Exercise =
Wherever a line in the data holds the word "linejoin", pull that line out.

Data for processing =
- - -
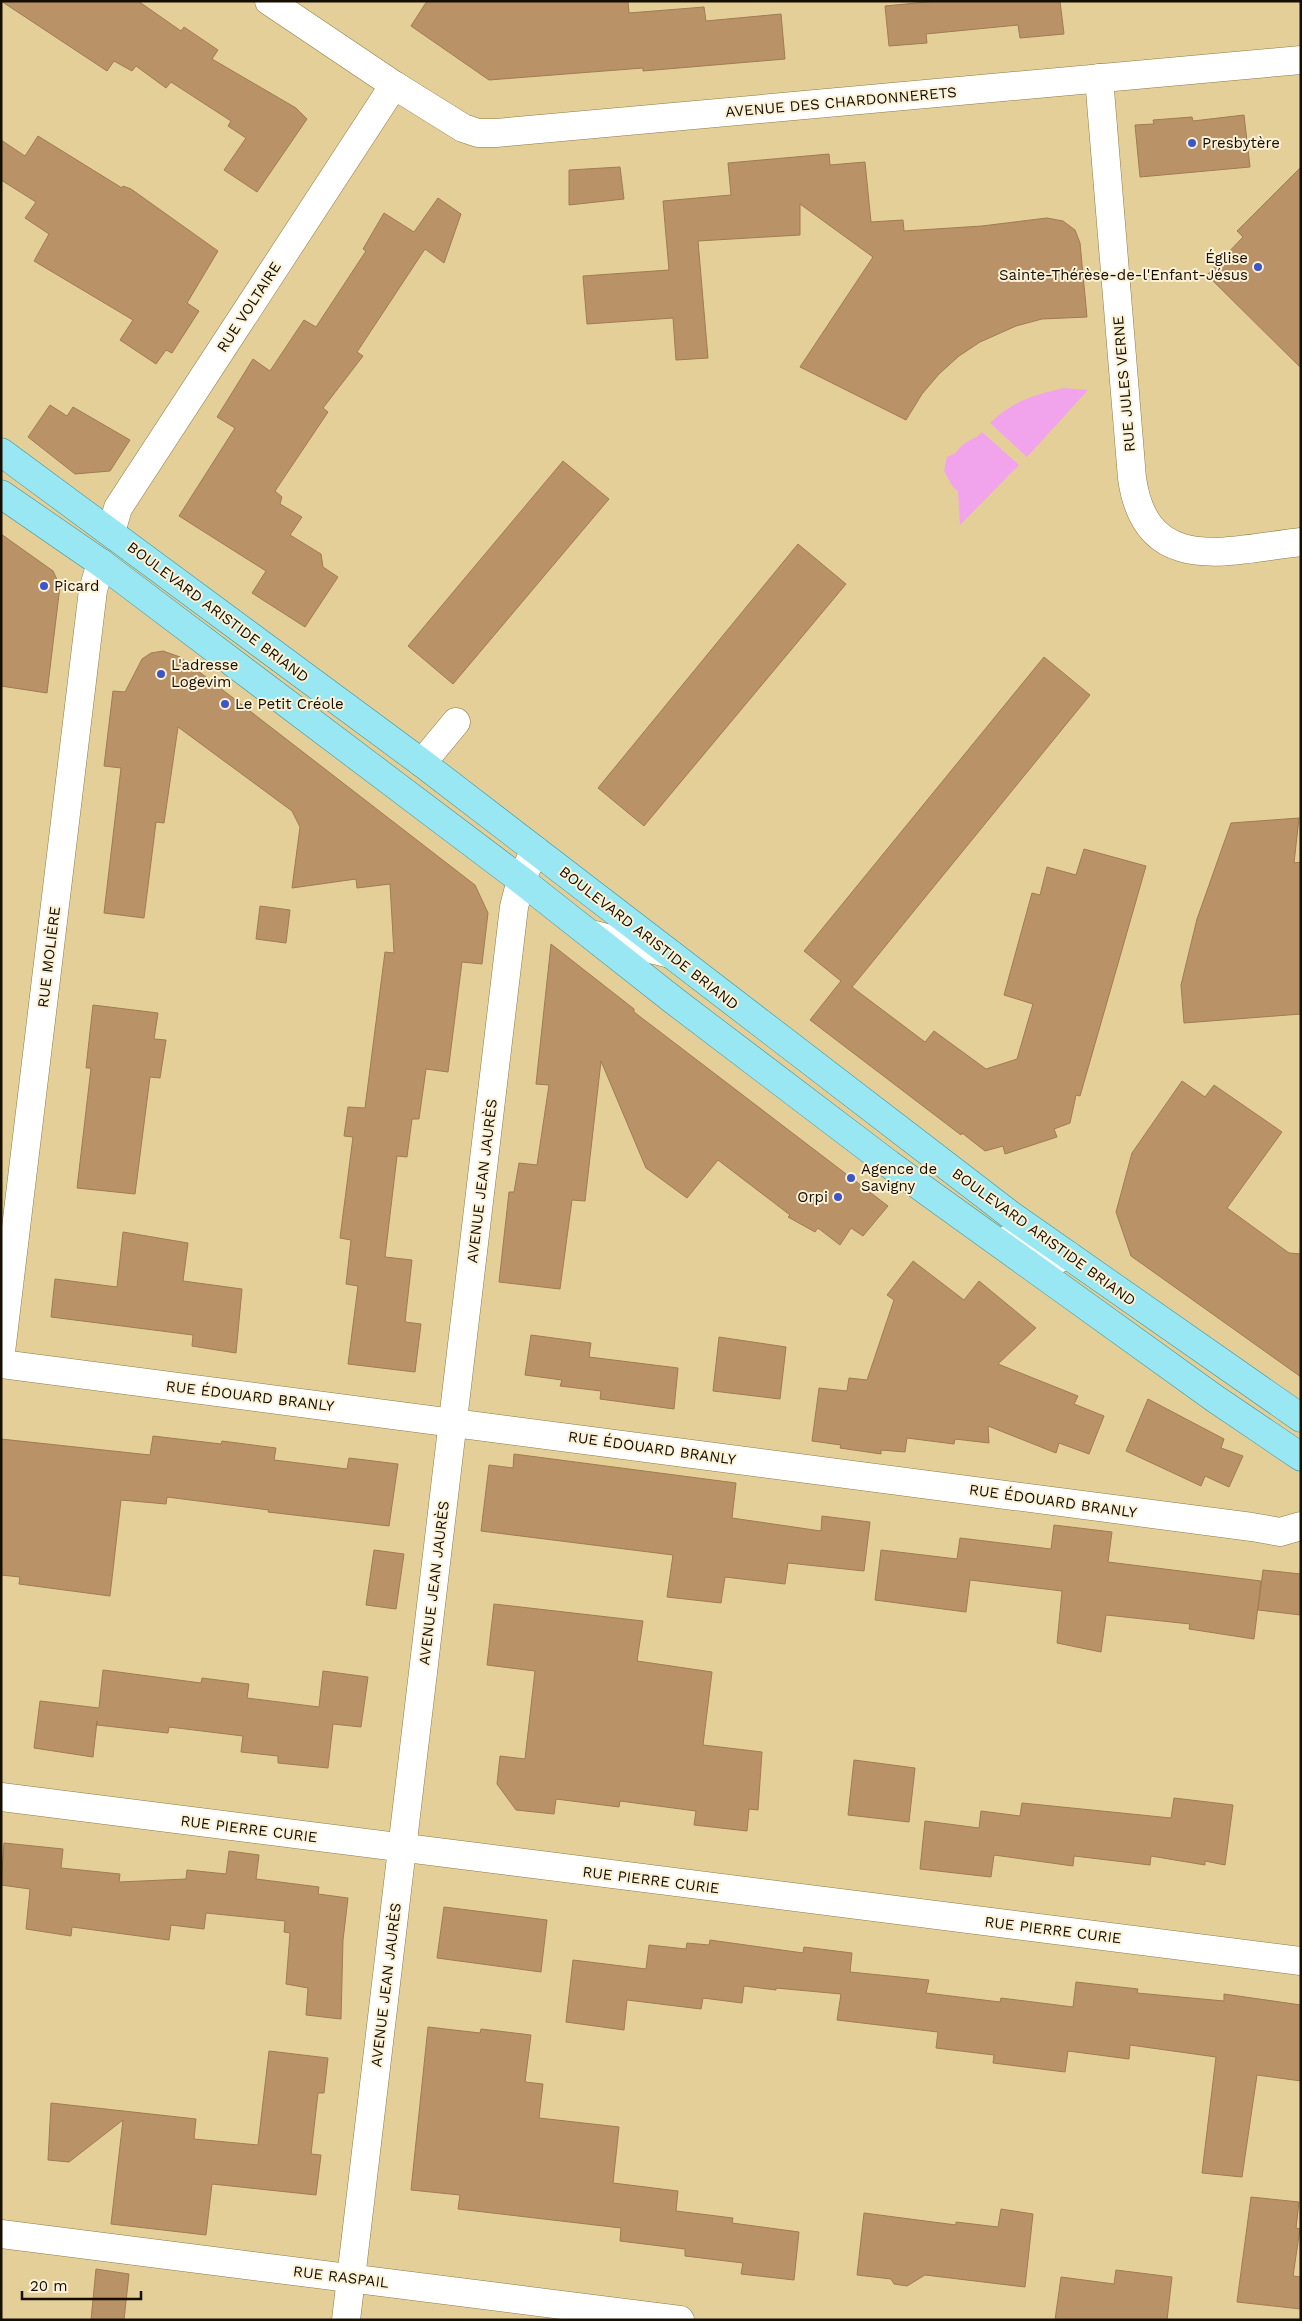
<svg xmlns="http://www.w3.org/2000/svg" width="1302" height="2321" font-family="'Work Sans',sans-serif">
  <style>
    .green { fill: #f1a4ec }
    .building { fill: #b99268; stroke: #a17b51 }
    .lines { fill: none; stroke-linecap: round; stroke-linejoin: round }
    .minor-casing { stroke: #8e7a46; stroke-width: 29 }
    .major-casing { stroke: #3e9199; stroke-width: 29 }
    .minor { stroke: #fff; stroke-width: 28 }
    .major { stroke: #98e7f3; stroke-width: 28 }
    .poi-dot { fill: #3a56c8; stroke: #fbf1d6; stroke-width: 2 }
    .labels { text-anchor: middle; stroke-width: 4; stroke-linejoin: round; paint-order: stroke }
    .street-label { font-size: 15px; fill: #160e00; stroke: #fbf1d6 }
    .poi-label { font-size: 15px; fill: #160e00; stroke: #fbf1d6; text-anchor: start }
  </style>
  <rect width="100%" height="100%" fill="#e4cf98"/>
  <!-- green -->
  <g class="green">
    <path d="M1064 388 1088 390 1027 457 990 423C1012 401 1034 395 1064 388Z"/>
    <path d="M982 432 1019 465 960 525 958 491 953 487 944 471 947 457C959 453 956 450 964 444 970 439 976 439 982 432Z"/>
  </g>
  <!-- building -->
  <g class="building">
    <path d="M1 1H138L181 31 184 27 218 50 212 59 296 108 307 119 257 192 224 170 246 138 228 126 231 121 171 82 166 88 136 66 132 71 114 61 107 71Z"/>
    <path d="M427 1H628L629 13 704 7 706 21 781 14 785 59 643 71V68L489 80 411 26Z"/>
    <path d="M937 1H1060L1064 34 1020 38 1018 25 926 34 927 43 889 46 885 6Z"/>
    <path d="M1244 115 1250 167 1140 177 1135 125 1154 124 1153 120 1192 117 1193 121Z"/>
    <path d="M38 136 122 188 123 186 131 189 218 251 187 303 199 311 172 353 166 350 156 364 120 340 133 320 34 261 49 234 25 218 36 202 1 180V140L25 156Z"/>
    <path d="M829 154 830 165 865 162 871 222 903 220 904 231 982 226 1047 218 1063 221 1075 230 1080 243 1087 317 1042 319 1016 326 980 342 959 356 939 374 922 394 906 420 800 367 873 257 800 204V235L698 241 708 358 676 360 673 318 587 324 583 276 669 270 663 201 731 195 728 163Z"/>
    <path d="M620 167 624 199 569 205V170Z"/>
    <path d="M1301 167V368L1207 275 1243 237 1237 231Z"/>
    <path d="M438 198 461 214 444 263 425 249 357 352 363 356 323 408 328 412 275 491 282 497 280 504 302 517 290 535 321 554 323 567 338 577 305 627 252 593 266 571 179 516 235 428 217 417 253 359 270 371 304 320 316 327 366 251 363 249 384 213 414 232Z"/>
    <path d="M50 405 67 416 73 407 130 440 110 471 75 474 28 437Z"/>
    <path d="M563 461 609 499 453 684 408 646Z"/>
    <path d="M1 534 53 571 60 586 47 693 1 686Z"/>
    <path d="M798 544 846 584 644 826 598 788Z"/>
    <path d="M163 651 180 657 475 885 488 913 482 964 462 962 448 1072 426 1069 419 1119H412L407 1157 397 1156 385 1257 412 1260 405 1322 421 1324 415 1372 348 1364 358 1286 346 1284 351 1240 340 1238 353 1137 344 1136 348 1107 365 1108 385 952 394 953 390 884 357 888 356 879 292 888 300 827 292 811 178 727 164 823 156 822 144 918 104 913 121 768 104 766 113 691 125 692 142 659 151 653Z"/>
    <path d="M1044 657 1090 695 852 987 925 1042 934 1031 986 1069 1017 1059 1033 1004 1004 995 1032 893 1040 895 1047 867 1076 875 1084 849 1146 866 1080 1096 1076 1095 1070 1123 1054 1129 1057 1137 1005 1154 1003 1146 985 1151 962 1133 961 1135 810 1020 841 981 804 951Z"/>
    <path d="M1299 818 1294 863 1301 862V1014L1184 1023 1181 985 1197 919 1231 823Z"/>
    <path d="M260 906 290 910 286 943 256 939Z"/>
    <path d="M551 944 634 1009V1012L888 1206 863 1236 851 1228 840 1245 818 1228 815 1232 788 1217 790 1215 718 1160 687 1198 646 1168 601 1061 585 1201 572 1200 560 1289 499 1282 509 1192H514L519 1163 537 1165 549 1085 536 1084Z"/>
    <path d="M93 1005 158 1013 154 1039 166 1040 160 1078 150 1077 135 1194 77 1188 91 1068H86Z"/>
    <path d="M1182 1081 1205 1097 1214 1085 1282 1132 1227 1208 1289 1253 1301 1254V1377L1131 1256 1116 1212 1132 1153Z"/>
    <path d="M123 1232 188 1243 183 1281 242 1289 236 1353 192 1346 193 1335 51 1317 55 1279 117 1287Z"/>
    <path d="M913 1261 964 1300 979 1281 1036 1328 998 1364 1078 1396 1074 1404 1104 1416 1089 1454 1059 1443 1056 1453 988 1426 989 1443 955 1439 954 1444 907 1438 905 1452 881 1450V1454L840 1448 841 1445 812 1441 819 1388 847 1391 849 1378 867 1380 894 1300 887 1295Z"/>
    <path d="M531 1335 591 1343 589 1357 678 1368 674 1409 600 1399 601 1391 560 1386 562 1380 525 1375Z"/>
    <path d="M719 1337 786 1347 780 1399 713 1391Z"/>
    <path d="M1148 1399 1224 1439 1221 1448 1243 1456 1229 1487 1205 1476 1201 1486 1126 1451Z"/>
    <path d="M153 1436 221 1444 222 1441 276 1448 274 1460 347 1469 349 1458 398 1464 389 1526 268 1512 269 1510 167 1497 166 1504 121 1500 110 1596 19 1584 20 1577 1 1575V1439L150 1455Z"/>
    <path d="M514 1454 736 1483 732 1518 821 1531 822 1516 870 1522 864 1571 788 1563 785 1584 725 1577 721 1603 667 1597 673 1555 481 1531 489 1465 513 1468Z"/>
    <path d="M1054 1525 1112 1532 1108 1562 1261 1581 1254 1639 1189 1629 1190 1624 1106 1615 1101 1652 1057 1643 1062 1591 970 1580 966 1612 875 1600 881 1550 957 1559 960 1538 1051 1549Z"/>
    <path d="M374 1550 404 1554 396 1609 366 1605Z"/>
    <path d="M1263 1570 1301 1574V1615L1258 1610Z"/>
    <path d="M494 1604 643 1621 637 1661 712 1672 703 1745 762 1752 758 1810 749 1809 747 1831 694 1825 696 1811 620 1801 619 1807 556 1799 554 1814 516 1810 497 1784 500 1756 525 1759 535 1671 487 1665Z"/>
    <path d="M103 1670 201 1683 202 1678 249 1684 247 1698 319 1707 323 1671 368 1677 361 1727 333 1724 328 1768 278 1763V1756L241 1752 243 1736 169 1727 168 1733 97 1725V1721L93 1757 34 1748 40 1701 99 1708Z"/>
    <path d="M854 1760 915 1768 909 1822 848 1815Z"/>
    <path d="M1174 1798 1233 1805 1225 1865 1205 1861V1865L1151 1856 1150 1865 1074 1856 1073 1866 994 1855 991 1877 920 1869 925 1821 979 1828 981 1811 1020 1816 1022 1803 1171 1818Z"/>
    <path d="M4 1843 63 1849 61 1868 120 1874 119 1882 186 1879 187 1870 226 1874 229 1851 259 1855 256 1879 319 1887 318 1894 348 1898 343 1940 341 2019 306 2015 308 1988 286 1984 290 1933 284 1932 285 1921 206 1913 204 1929 171 1925 169 1940 72 1927 71 1936 26 1929 30 1889 1 1885Z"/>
    <path d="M444 1907 547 1920 541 1972 437 1958Z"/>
    <path d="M710 1940 803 1953 804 1947 852 1953 850 1972 929 1980 926 1993 1000 2002 1001 1998 1073 2007 1076 1982 1138 1989 1137 1993 1224 2001V1994L1301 2005V2081L1257 2075 1242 2177 1202 2173 1216 2057 1130 2045 1129 2059 1068 2051 1065 2072 993 2063 994 2055 936 2048 938 2032 837 2020 841 1994 776 1988V1990L744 1986 742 2003 703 1998 701 2009 627 2000 624 2030 566 2022 573 1960 646 1969 649 1945 686 1949 687 1943 709 1945Z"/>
    <path d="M428 2027 480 2033 481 2029 531 2035 525 2082 543 2084 539 2118 619 2127 613 2183 678 2191 676 2211 733 2218 732 2223 799 2232 794 2280 741 2274 743 2263 685 2256V2249L620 2241 621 2228 458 2209 460 2195 411 2190Z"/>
    <path d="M269 2051 328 2058 324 2093H318L311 2154 321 2155 316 2195 212 2184 206 2235 111 2224 123 2120 69 2162 48 2160 51 2103 196 2119 194 2139 258 2145Z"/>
    <path d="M1251 2197 1299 2202 1296 2228 1300 2229 1293 2276 1301 2277V2309L1237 2302Z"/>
    <path d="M1001 2209 1033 2214 1025 2287 925 2275 907 2286 894 2284 891 2279 857 2275 864 2213 956 2225V2222L998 2227Z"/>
    <path d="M96 2269 129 2274 124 2320H91Z"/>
    <path d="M1116 2270 1172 2277 1167 2320H1055L1061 2277 1114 2284Z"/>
  </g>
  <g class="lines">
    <!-- minor casing -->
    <g class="minor-casing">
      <g id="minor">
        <path d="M269 1 394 85 463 128 478 133H496L1301 60"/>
        <path d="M1099 78 1132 478C1146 578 1229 550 1301 542"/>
        <path d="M111 532 118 508 394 85"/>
        <path d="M422 763 456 722"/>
        <path d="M591 934 670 954"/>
        <path d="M1009 1239 1031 1253 1053 1261 1068 1255"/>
        <path d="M1 1352 93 590 101 563"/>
        <path d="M1 1364 1252 1527 1280 1532 1301 1526"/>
        <path d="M1 1797 1301 1961"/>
        <path d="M1 2234 680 2320"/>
        <path d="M346 2320 514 907 521 880 535 850"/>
      </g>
    </g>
    <!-- major casing -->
    <g class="major-casing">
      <g id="major">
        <path d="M1 452 422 763 1012 1216 1301 1418"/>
        <path d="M1 494 101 563 521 880 677 1003 889 1164 1214 1398 1301 1457"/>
      </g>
    </g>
    <!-- minor -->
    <use href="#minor" class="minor"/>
    <!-- major -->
    <use href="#major" class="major"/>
  </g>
  <!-- markers -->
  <g class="poi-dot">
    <circle cx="1192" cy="143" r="5"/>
    <circle cx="1258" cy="267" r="5"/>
    <circle cx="44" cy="586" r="5"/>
    <circle cx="161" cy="674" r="5"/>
    <circle cx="225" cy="704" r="5"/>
    <circle cx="851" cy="1178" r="5"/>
    <circle cx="838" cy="1197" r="5"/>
  </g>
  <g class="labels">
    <!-- street labels -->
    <g class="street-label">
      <text transform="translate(841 102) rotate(-5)" y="5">AVENUE DES CHARDONNERETS</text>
      <text transform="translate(249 307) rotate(-57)" y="5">RUE VOLTAIRE</text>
      <text transform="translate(1124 384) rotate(-95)" y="5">RUE JULES VERNE</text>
      <text transform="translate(218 612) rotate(37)" y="5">BOULEVARD ARISTIDE BRIAND</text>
      <text transform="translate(649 938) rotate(38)" y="5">BOULEVARD ARISTIDE BRIAND</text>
      <text transform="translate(49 957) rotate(-83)" y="5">RUE MOLIÈRE</text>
      <text transform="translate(482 1181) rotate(-83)" y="5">AVENUE JEAN JAURÈS</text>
      <text transform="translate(1044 1237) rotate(36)" y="5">BOULEVARD ARISTIDE BRIAND</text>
      <text transform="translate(250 1396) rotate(7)" y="5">RUE ÉDOUARD BRANLY</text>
      <text transform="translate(652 1448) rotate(8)" y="5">RUE ÉDOUARD BRANLY</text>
      <text transform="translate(1053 1501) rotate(8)" y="5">RUE ÉDOUARD BRANLY</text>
      <text transform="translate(434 1583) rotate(-83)" y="5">AVENUE JEAN JAURÈS</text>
      <text transform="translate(249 1829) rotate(7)" y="5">RUE PIERRE CURIE</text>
      <text transform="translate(651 1880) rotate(7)" y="5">RUE PIERRE CURIE</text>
      <text transform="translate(1053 1930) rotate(7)" y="5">RUE PIERRE CURIE</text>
      <text transform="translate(386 1985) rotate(-83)" y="5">AVENUE JEAN JAURÈS</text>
      <text transform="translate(341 2277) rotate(7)" y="5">RUE RASPAIL</text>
    </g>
    <!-- poi labels -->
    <g class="poi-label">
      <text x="1202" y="148">Presbytère</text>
      <text x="1248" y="263" text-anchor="end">Église<tspan x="1248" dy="17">Sainte-Thérèse-de-l'Enfant-Jésus</tspan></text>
      <text x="54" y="591">Picard</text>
      <text x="171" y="670">L'adresse<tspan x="171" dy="17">Logevim</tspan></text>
      <text x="235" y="709">Le Petit Créole</text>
      <text x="861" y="1174">Agence de<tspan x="861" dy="17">Savigny</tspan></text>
      <text x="828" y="1202" text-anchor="end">Orpi</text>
    </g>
  </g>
  <!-- border -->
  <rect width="1302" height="2321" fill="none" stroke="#160e00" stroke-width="5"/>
  <!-- scale -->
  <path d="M22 2291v8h119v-8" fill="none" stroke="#160e00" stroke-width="2.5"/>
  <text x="30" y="2291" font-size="15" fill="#160e00" stroke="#fbf1d6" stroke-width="4" paint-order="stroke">20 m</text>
</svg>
- - -
Written reply =
    .lines { fill: none; stroke-linecap: round; stroke-linejoin: round }
    .labels { text-anchor: middle; stroke-width: 4; stroke-linejoin: round; paint-order: stroke }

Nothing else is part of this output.